Abandonó al cadete y atravesó la calle, hasta ponerse fuera del radio de acción de los sitiados. Subió al tejado. El hombre que se agarraba al saliente se debilitaba: lo sustituyó. Con su brazo herido replegado sobre aquel adorno de cemento y de yeso, sosteniendo con su mano derecha la del primer hombre de la cadena, no escapaba a su soledad.
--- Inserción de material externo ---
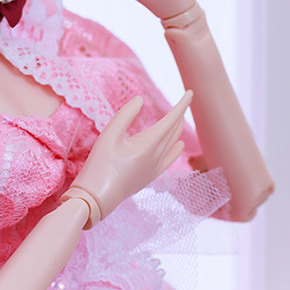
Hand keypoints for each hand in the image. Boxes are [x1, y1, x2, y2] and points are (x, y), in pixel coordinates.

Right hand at [63, 91, 192, 226]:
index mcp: (147, 145)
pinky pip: (169, 159)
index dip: (182, 106)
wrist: (98, 196)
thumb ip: (125, 114)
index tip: (191, 92)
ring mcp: (155, 168)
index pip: (171, 121)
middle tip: (185, 99)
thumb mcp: (108, 134)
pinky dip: (176, 148)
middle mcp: (156, 157)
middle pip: (174, 131)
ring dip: (177, 128)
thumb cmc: (100, 164)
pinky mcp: (150, 176)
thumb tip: (140, 100)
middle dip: (180, 114)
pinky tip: (179, 145)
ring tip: (180, 116)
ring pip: (173, 144)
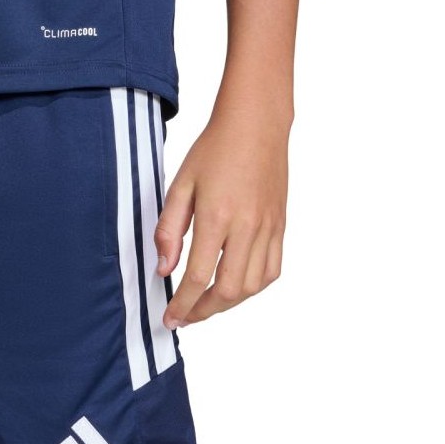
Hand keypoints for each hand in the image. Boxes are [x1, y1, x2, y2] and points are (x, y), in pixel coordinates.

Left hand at [155, 100, 288, 326]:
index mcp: (217, 216)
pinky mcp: (280, 226)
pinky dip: (252, 288)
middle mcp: (247, 226)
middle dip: (203, 311)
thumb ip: (169, 229)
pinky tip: (235, 287)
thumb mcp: (180, 185)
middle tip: (185, 316)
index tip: (170, 318)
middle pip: (228, 290)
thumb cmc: (215, 150)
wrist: (256, 124)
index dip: (182, 305)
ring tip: (206, 304)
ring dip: (228, 303)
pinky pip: (271, 271)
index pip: (197, 276)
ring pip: (252, 286)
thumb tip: (164, 269)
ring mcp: (268, 228)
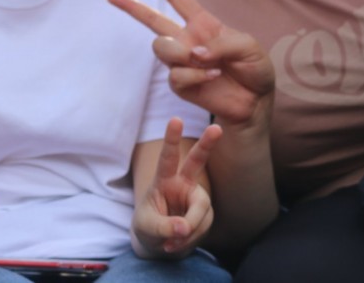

El peso de tres hombres que se deslizaban quedaba suspendido de su brazo y pasaba a través de su pecho, como una barra. Las granadas estallaban en el interior del puesto, que ya no disparaba. «Estamos protegidos por el desván -pensó-; pero no por mucho tiempo. El tejado saltará.» A pesar de la intimidad con la muerte; a pesar de aquel peso fraternal que le descuartizaba, no era de los suyos. «¿Acaso la misma sangre es vana?»